• _Page excerpt_:

....

One of the most difficult things about doing your taxes is learning the lingo. All those tax forms can be harder to translate than DJ Khaled’s wild catch phrases. That’s why we’ve put together this list of ten key tax terms you should know.   

1. Withholding.

No, this isn’t about your significant other’s emotions. Withholding is the portion of your paycheck that your employer sends directly to the government each pay period as partial payment of your income tax. The withholding amount is determined by the number of allowances you claim on your W-4.

If you claim too many allowances, you may owe money at tax time, and if you significantly underpay your taxes during the year, you may get hit with a penalty when you file your tax return.

Read more about withholding via GoBankingRates: How to Correctly Fill Out Your W-4 for a Bigger Paycheck

2. Filing Status.

Whether you’re single and ready to mingle or joined in matrimony, your relationship status determines how you file and what, if any, tax breaks you’re entitled to such as the amount of your standard deduction.

....

• _Material shown_:

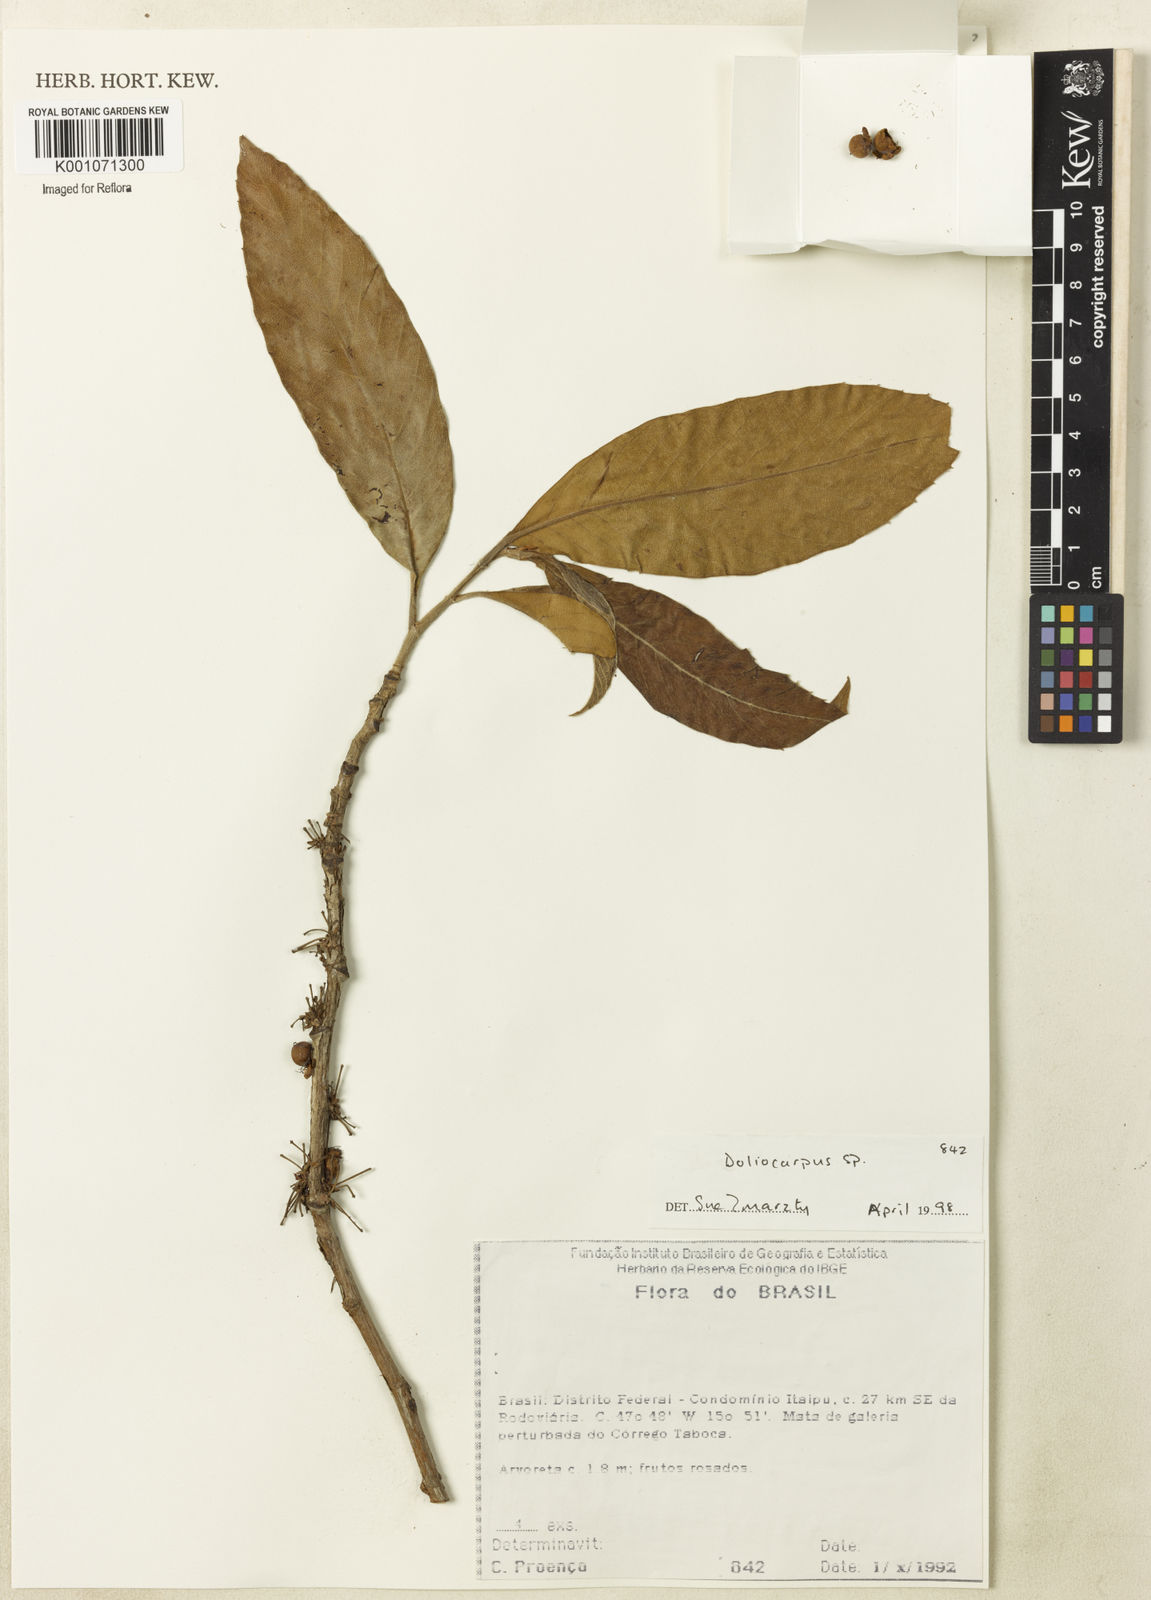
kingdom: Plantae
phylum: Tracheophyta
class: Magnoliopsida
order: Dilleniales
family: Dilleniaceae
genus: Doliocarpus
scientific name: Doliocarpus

....

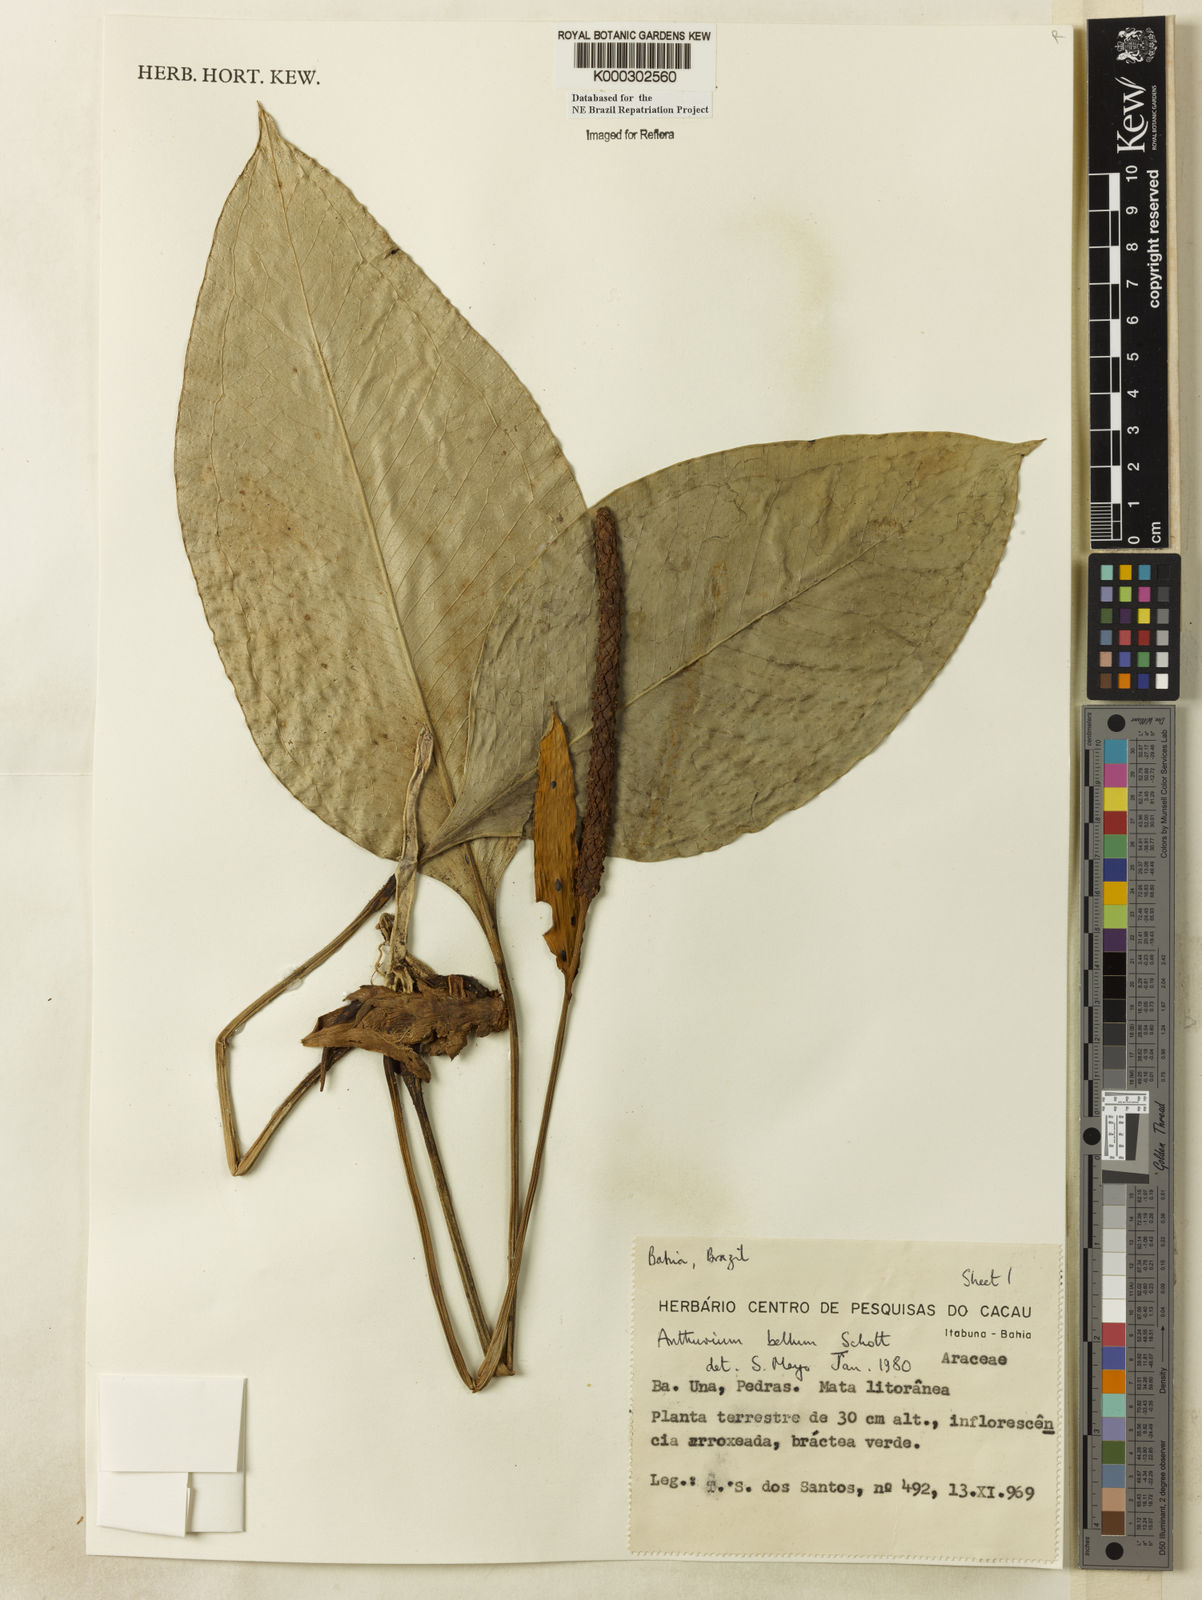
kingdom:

....

• _Problems to solve_:
A - In the tax terms excerpt above, answer each of the following:
(i) What determines the withholding amount?
(ii) What may happen at tax time if you claim too many allowances?
(iii) What does your relationship status determine?
B - Can you duplicate the tax terms excerpt between "If you claim" and "your standard deduction.", inclusive?

• _Task answers_:
A -
(i) The number of allowances you claim on your W-4.
(ii) You may owe money.
(iii) How you file and what, if any, tax breaks you're entitled to, such as the amount of your standard deduction.

B -
If you claim too many allowances, you may owe money at tax time, and if you significantly underpay your taxes during the year, you may get hit with a penalty when you file your tax return.

Read more about withholding via GoBankingRates: How to Correctly Fill Out Your W-4 for a Bigger Paycheck

2. Filing Status.

Whether you’re single and ready to mingle or joined in matrimony, your relationship status determines how you file and what, if any, tax breaks you’re entitled to such as the amount of your standard deduction.